A neural network architecture which consists of two neural networks - a generator that creates data and a discriminator that evaluates it — trained adversarially to produce outputs that resemble real data.
Generative Adversarial Network (GAN)
A generative adversarial network consists of two independent components, each of which is a neural network1, acting as adversaries:
- Generator: A generative model, denoted $G$, parameterized by $\theta_g$. The model is trained to generate fake samples as real as possible.
- Discriminator: A discriminative model, denoted $D$, parameterized by $\theta_d$. The model is trained to distinguish between the samples generated by $G$ and the training samples.
To be more precise,
- Let $p_r$ denote the distribution over real data (training sample), the discriminator $D$ is trained to maximize $\mathbb{E}_{\mathbf{x}\sim p_r}\big[\log D(\mathbf{x};\theta_d)\big]$.
- $G$ implicitly defines a probability distribution, which we denote as $p_g$. Let $\mathbf{z}$ denote an input noise variable, $\mathbf{z}\sim p_\mathbf{z}$ , which is the input to $G$. Thus, as assigning the correct label to data generated by $G$ and the real data, $D$ is also trained to maximize $\mathbb{E}_{\mathbf{z}\sim p_\mathbf{z}}\big[\log(1-D(G(\mathbf{z};\theta_g);\theta_d))\big]$.
- At the same time, the generator $G$ is trained to minimize $\mathbb{E}_{\mathbf{z}\sim p_\mathbf{z}}\big[\log(1-D(G(\mathbf{z};\theta_g);\theta_d))\big]$.

=== TASK INSTRUCTIONS ===
a: Could you quote the GAN passage, starting with "A neural network architecture" and going on through "resemble real data."?
b: According to the GAN passage, why is the discriminator D also trained to maximize the expected value, over the input noise z, of log(1 − D(G(z)))? Answer in one to three sentences.
The data after this point has nothing to do with what is asked here.

=== STORED DATA ===

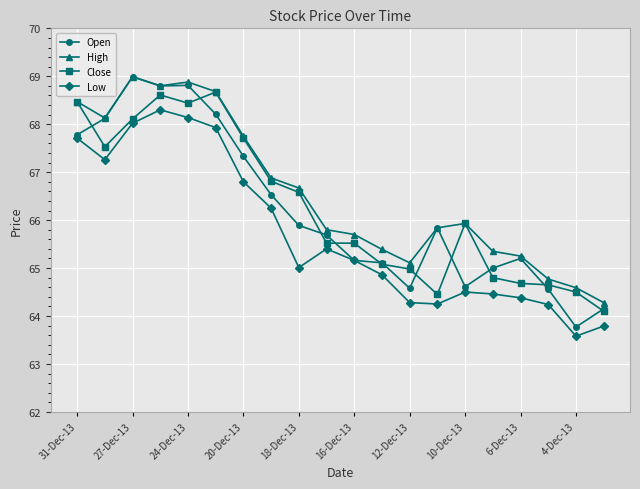

True or false: Open has more than 2 interior local peaks.

True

=== RESULTS OF THE EXERCISE ===
a:
A neural network architecture which consists of two neural networks - a generator that creates data and a discriminator that evaluates it — trained adversarially to produce outputs that resemble real data.

b: The discriminator's job is to assign the correct label both to the real data and to the data generated by G. So besides maximizing the expected log D(x) over real samples, it also maximizes the expected log(1 − D(G(z))) over noise inputs z, which rewards it for recognizing G's outputs as fake.